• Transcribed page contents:
== Segment start ==
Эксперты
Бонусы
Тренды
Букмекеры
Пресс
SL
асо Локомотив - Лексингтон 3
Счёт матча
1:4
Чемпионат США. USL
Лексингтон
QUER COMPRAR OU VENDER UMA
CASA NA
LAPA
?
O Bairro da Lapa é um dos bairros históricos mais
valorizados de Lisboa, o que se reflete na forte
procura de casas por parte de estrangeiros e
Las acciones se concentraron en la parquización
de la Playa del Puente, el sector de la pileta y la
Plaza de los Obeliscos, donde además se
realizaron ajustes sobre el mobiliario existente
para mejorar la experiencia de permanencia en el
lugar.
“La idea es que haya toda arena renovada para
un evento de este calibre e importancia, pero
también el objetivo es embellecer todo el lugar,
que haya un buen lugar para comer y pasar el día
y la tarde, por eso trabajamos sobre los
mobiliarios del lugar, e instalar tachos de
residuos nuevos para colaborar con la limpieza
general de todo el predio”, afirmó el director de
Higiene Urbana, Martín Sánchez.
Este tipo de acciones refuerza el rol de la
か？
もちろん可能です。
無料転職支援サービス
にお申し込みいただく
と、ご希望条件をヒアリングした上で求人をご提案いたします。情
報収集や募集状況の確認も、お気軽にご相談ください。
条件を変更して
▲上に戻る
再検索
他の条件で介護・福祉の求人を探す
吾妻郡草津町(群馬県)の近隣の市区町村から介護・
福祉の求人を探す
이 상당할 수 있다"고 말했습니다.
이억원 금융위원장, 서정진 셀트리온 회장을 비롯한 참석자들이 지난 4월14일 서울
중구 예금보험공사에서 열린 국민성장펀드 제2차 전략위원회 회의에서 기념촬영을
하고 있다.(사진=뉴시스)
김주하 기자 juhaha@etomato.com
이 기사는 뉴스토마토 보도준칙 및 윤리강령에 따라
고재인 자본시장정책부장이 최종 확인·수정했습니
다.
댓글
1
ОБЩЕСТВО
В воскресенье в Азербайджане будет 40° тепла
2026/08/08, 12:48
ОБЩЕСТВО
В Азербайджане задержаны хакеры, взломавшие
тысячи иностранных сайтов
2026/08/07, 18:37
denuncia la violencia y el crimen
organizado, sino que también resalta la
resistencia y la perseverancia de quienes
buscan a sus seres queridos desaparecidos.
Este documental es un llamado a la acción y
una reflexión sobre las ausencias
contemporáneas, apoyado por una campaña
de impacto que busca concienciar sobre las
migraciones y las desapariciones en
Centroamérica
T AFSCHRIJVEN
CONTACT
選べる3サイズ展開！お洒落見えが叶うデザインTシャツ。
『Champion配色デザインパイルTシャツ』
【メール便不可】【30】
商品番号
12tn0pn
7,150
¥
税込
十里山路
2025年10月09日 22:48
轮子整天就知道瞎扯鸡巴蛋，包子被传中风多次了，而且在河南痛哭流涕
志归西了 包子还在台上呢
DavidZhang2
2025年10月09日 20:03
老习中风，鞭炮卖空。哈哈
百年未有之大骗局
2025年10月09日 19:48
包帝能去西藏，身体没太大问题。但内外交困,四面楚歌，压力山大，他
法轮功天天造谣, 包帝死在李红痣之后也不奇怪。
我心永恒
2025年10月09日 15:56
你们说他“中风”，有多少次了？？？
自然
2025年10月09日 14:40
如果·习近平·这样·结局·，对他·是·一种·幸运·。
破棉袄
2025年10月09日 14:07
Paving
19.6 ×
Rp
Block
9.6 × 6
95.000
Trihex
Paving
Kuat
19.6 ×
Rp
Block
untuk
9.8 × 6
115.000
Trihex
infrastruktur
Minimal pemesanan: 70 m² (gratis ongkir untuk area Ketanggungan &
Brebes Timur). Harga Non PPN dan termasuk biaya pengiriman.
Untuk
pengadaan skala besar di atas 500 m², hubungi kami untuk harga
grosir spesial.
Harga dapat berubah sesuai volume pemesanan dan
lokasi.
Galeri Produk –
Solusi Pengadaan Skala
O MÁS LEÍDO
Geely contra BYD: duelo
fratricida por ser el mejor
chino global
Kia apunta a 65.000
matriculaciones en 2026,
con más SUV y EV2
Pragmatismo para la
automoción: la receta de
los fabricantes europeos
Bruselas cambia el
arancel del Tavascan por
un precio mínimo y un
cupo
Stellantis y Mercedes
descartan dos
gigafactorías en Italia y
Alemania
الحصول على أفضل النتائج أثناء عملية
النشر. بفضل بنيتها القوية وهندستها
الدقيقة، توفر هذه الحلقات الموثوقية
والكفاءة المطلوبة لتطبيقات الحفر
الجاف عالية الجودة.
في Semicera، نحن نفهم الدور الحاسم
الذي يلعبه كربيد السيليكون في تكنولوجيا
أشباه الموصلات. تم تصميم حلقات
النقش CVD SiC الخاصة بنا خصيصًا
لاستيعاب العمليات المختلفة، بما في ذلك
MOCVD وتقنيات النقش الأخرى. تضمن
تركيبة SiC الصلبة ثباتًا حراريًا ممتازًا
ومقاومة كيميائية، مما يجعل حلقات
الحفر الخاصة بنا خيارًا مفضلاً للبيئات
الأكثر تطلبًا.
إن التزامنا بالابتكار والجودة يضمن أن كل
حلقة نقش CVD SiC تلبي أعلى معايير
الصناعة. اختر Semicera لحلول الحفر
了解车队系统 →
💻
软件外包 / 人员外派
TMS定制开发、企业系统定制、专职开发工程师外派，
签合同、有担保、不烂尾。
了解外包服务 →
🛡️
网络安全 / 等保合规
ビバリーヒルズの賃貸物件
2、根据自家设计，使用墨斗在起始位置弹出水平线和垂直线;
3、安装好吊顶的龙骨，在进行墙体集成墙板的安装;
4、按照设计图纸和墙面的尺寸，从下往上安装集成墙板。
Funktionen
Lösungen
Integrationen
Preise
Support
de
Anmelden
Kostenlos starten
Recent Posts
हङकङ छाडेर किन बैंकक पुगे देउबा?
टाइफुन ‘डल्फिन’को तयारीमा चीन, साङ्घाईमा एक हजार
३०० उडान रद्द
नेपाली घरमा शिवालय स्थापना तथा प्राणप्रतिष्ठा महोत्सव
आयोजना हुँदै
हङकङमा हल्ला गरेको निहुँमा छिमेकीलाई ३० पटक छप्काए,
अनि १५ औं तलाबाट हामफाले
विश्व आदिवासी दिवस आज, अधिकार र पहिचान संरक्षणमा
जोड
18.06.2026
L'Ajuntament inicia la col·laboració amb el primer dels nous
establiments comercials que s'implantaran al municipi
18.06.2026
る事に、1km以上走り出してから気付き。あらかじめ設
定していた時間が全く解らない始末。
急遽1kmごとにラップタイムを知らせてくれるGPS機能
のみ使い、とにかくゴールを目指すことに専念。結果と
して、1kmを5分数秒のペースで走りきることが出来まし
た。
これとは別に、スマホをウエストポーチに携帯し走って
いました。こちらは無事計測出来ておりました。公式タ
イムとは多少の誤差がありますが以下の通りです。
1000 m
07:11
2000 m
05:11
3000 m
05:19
== Segment end ==
• WHAT IS REQUIRED:
Your task is to repeat every entry exactly.

• TASK RESULT:
Эксперты
Бонусы
Тренды
Букмекеры
Пресс
SL
асо Локомотив - Лексингтон 3
Счёт матча
1:4
Чемпионат США. USL
Лексингтон
QUER COMPRAR OU VENDER UMA
CASA NA
LAPA
?
O Bairro da Lapa é um dos bairros históricos mais
valorizados de Lisboa, o que se reflete na forte
procura de casas por parte de estrangeiros e
Las acciones se concentraron en la parquización
de la Playa del Puente, el sector de la pileta y la
Plaza de los Obeliscos, donde además se
realizaron ajustes sobre el mobiliario existente
para mejorar la experiencia de permanencia en el
lugar.
“La idea es que haya toda arena renovada para
un evento de este calibre e importancia, pero
también el objetivo es embellecer todo el lugar,
que haya un buen lugar para comer y pasar el día
y la tarde, por eso trabajamos sobre los
mobiliarios del lugar, e instalar tachos de
residuos nuevos para colaborar con la limpieza
general de todo el predio”, afirmó el director de
Higiene Urbana, Martín Sánchez.
Este tipo de acciones refuerza el rol de la
か？
もちろん可能です。
無料転職支援サービス
にお申し込みいただく
と、ご希望条件をヒアリングした上で求人をご提案いたします。情
報収集や募集状況の確認も、お気軽にご相談ください。
条件を変更して
▲上に戻る
再検索
他の条件で介護・福祉の求人を探す
吾妻郡草津町(群馬県)の近隣の市区町村から介護・
福祉の求人を探す
이 상당할 수 있다"고 말했습니다.
이억원 금융위원장, 서정진 셀트리온 회장을 비롯한 참석자들이 지난 4월14일 서울
중구 예금보험공사에서 열린 국민성장펀드 제2차 전략위원회 회의에서 기념촬영을
하고 있다.(사진=뉴시스)
김주하 기자 juhaha@etomato.com
이 기사는 뉴스토마토 보도준칙 및 윤리강령에 따라
고재인 자본시장정책부장이 최종 확인·수정했습니
다.
댓글
1
ОБЩЕСТВО
В воскресенье в Азербайджане будет 40° тепла
2026/08/08, 12:48
ОБЩЕСТВО
В Азербайджане задержаны хакеры, взломавшие
тысячи иностранных сайтов
2026/08/07, 18:37
denuncia la violencia y el crimen
organizado, sino que también resalta la
resistencia y la perseverancia de quienes
buscan a sus seres queridos desaparecidos.
Este documental es un llamado a la acción y
una reflexión sobre las ausencias
contemporáneas, apoyado por una campaña
de impacto que busca concienciar sobre las
migraciones y las desapariciones en
Centroamérica
T AFSCHRIJVEN
CONTACT
選べる3サイズ展開！お洒落見えが叶うデザインTシャツ。
『Champion配色デザインパイルTシャツ』
【メール便不可】【30】
商品番号
12tn0pn
7,150
¥
税込
十里山路
2025年10月09日 22:48
轮子整天就知道瞎扯鸡巴蛋，包子被传中风多次了，而且在河南痛哭流涕
志归西了 包子还在台上呢
DavidZhang2
2025年10月09日 20:03
老习中风，鞭炮卖空。哈哈
百年未有之大骗局
2025年10月09日 19:48
包帝能去西藏，身体没太大问题。但内外交困,四面楚歌，压力山大，他
法轮功天天造谣, 包帝死在李红痣之后也不奇怪。
我心永恒
2025年10月09日 15:56
你们说他“中风”，有多少次了？？？
自然
2025年10月09日 14:40
如果·习近平·这样·结局·，对他·是·一种·幸运·。
破棉袄
2025年10月09日 14:07
Paving
19.6 ×
Rp
Block
9.6 × 6
95.000
Trihex
Paving
Kuat
19.6 ×
Rp
Block
untuk
9.8 × 6
115.000
Trihex
infrastruktur
Minimal pemesanan: 70 m² (gratis ongkir untuk area Ketanggungan &
Brebes Timur). Harga Non PPN dan termasuk biaya pengiriman.
Untuk
pengadaan skala besar di atas 500 m², hubungi kami untuk harga
grosir spesial.
Harga dapat berubah sesuai volume pemesanan dan
lokasi.
Galeri Produk –
Solusi Pengadaan Skala
O MÁS LEÍDO
Geely contra BYD: duelo
fratricida por ser el mejor
chino global
Kia apunta a 65.000
matriculaciones en 2026,
con más SUV y EV2
Pragmatismo para la
automoción: la receta de
los fabricantes europeos
Bruselas cambia el
arancel del Tavascan por
un precio mínimo y un
cupo
Stellantis y Mercedes
descartan dos
gigafactorías en Italia y
Alemania
الحصول على أفضل النتائج أثناء عملية
النشر. بفضل بنيتها القوية وهندستها
الدقيقة، توفر هذه الحلقات الموثوقية
والكفاءة المطلوبة لتطبيقات الحفر
الجاف عالية الجودة.
في Semicera، نحن نفهم الدور الحاسم
الذي يلعبه كربيد السيليكون في تكنولوجيا
أشباه الموصلات. تم تصميم حلقات
النقش CVD SiC الخاصة بنا خصيصًا
لاستيعاب العمليات المختلفة، بما في ذلك
MOCVD وتقنيات النقش الأخرى. تضمن
تركيبة SiC الصلبة ثباتًا حراريًا ممتازًا
ومقاومة كيميائية، مما يجعل حلقات
الحفر الخاصة بنا خيارًا مفضلاً للبيئات
الأكثر تطلبًا.
إن التزامنا بالابتكار والجودة يضمن أن كل
حلقة نقش CVD SiC تلبي أعلى معايير
الصناعة. اختر Semicera لحلول الحفر
了解车队系统 →
💻
软件外包 / 人员外派
TMS定制开发、企业系统定制、专职开发工程师外派，
签合同、有担保、不烂尾。
了解外包服务 →
🛡️
网络安全 / 等保合规
ビバリーヒルズの賃貸物件
2、根据自家设计，使用墨斗在起始位置弹出水平线和垂直线;
3、安装好吊顶的龙骨，在进行墙体集成墙板的安装;
4、按照设计图纸和墙面的尺寸，从下往上安装集成墙板。
Funktionen
Lösungen
Integrationen
Preise
Support
de
Anmelden
Kostenlos starten
Recent Posts
हङकङ छाडेर किन बैंकक पुगे देउबा?
टाइफुन ‘डल्फिन’को तयारीमा चीन, साङ्घाईमा एक हजार
३०० उडान रद्द
नेपाली घरमा शिवालय स्थापना तथा प्राणप्रतिष्ठा महोत्सव
आयोजना हुँदै
हङकङमा हल्ला गरेको निहुँमा छिमेकीलाई ३० पटक छप्काए,
अनि १५ औं तलाबाट हामफाले
विश्व आदिवासी दिवस आज, अधिकार र पहिचान संरक्षणमा
जोड
18.06.2026
L'Ajuntament inicia la col·laboració amb el primer dels nous
establiments comercials que s'implantaran al municipi
18.06.2026
る事に、1km以上走り出してから気付き。あらかじめ設
定していた時間が全く解らない始末。
急遽1kmごとにラップタイムを知らせてくれるGPS機能
のみ使い、とにかくゴールを目指すことに専念。結果と
して、1kmを5分数秒のペースで走りきることが出来まし
た。
これとは別に、スマホをウエストポーチに携帯し走って
いました。こちらは無事計測出来ておりました。公式タ
イムとは多少の誤差がありますが以下の通りです。
1000 m
07:11
2000 m
05:11
3000 m
05:19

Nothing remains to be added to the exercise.